Tuesday, September 14, 2010

Deja vu fashion and computer languages

Today I really could have used a cheat-sheet on regular expressions in ASP 3.0 (a.k.a. "ASP Classic"). For my gentle (non-programmer) reader, all you need to know is that it's a very dated language. Translated: Few want to be so uncool--in front of teh internets an' everybody--as to admit to remembering something soooo 2000 and all.

Yet there's a lot of it loitering about on web servers, simply because it, for so long, ASP was a stable platform. One could upgrade to the next version without fear of having to re-write existing code. Then Microsoft broke that tradition with .NET 1.0. And--as I understand it--broke it again with .NET 2.0.

Understand that the initial cost of rewriting and debugging and testing so much code was, by itself, daunting. Thus, the tendency to hang on to the existing code-base, particularly when there was no guarantee that Microsoft wouldn't pull the same shennigans with the heir to 2.0.

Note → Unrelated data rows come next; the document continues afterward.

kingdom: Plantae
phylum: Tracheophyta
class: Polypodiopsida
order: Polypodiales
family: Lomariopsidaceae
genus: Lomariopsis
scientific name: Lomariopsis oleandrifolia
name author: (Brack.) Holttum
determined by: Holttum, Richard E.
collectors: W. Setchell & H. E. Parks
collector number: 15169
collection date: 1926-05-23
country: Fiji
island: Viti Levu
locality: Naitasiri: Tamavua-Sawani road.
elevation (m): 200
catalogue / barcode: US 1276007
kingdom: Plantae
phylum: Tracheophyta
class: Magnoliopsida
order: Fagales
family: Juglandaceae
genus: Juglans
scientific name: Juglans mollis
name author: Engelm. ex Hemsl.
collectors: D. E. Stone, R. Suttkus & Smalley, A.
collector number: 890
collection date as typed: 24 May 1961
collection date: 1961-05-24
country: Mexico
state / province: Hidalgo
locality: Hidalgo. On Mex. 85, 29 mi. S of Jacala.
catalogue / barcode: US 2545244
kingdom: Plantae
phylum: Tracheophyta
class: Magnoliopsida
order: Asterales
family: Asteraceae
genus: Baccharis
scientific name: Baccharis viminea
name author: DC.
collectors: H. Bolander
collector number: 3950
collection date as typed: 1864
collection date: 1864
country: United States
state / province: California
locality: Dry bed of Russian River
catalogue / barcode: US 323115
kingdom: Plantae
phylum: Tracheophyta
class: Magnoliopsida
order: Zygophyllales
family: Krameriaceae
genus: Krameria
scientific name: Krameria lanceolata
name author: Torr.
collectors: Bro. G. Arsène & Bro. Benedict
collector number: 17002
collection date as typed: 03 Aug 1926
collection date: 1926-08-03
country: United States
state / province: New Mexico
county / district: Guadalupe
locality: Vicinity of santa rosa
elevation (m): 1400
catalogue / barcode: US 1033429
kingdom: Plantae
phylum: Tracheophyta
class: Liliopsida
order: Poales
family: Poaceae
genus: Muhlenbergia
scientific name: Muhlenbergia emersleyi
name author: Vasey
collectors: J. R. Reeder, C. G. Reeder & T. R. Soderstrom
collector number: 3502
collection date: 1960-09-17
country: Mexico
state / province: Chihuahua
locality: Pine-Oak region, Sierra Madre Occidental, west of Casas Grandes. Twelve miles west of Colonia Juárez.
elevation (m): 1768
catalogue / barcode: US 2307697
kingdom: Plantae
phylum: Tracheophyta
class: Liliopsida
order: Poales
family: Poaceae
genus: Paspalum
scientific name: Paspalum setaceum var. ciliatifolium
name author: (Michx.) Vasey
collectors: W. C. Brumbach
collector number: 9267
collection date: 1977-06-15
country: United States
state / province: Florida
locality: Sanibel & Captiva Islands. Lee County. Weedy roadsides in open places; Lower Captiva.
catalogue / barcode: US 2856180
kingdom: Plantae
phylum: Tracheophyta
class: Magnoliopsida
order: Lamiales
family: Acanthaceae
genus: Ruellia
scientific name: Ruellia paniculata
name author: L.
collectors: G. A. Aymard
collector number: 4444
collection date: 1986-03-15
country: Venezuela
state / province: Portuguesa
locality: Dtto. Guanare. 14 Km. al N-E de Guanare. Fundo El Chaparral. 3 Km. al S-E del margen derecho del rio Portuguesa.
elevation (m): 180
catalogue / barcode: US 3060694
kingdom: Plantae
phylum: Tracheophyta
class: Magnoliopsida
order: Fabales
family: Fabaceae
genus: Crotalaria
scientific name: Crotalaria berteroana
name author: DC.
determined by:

Sadly, while it seems that hardware (e.g. Commodore-64) and applications (i.e. games like Tetris, Pong, Pac-man, Super Mario Bros.) can have a second life via nostalgia, the same doesn't seem to be true of the languages that originally powered them.

That makes me sad. It's not the demise of the language so much as the ignominy that precedes it--and the lack of an honorable memorial. Which, I suppose, exposes the fault line that runs through some--maybe even most?--programmers: Infatuation with the new and shiny on one side vs. respect for craftsmanship on the other.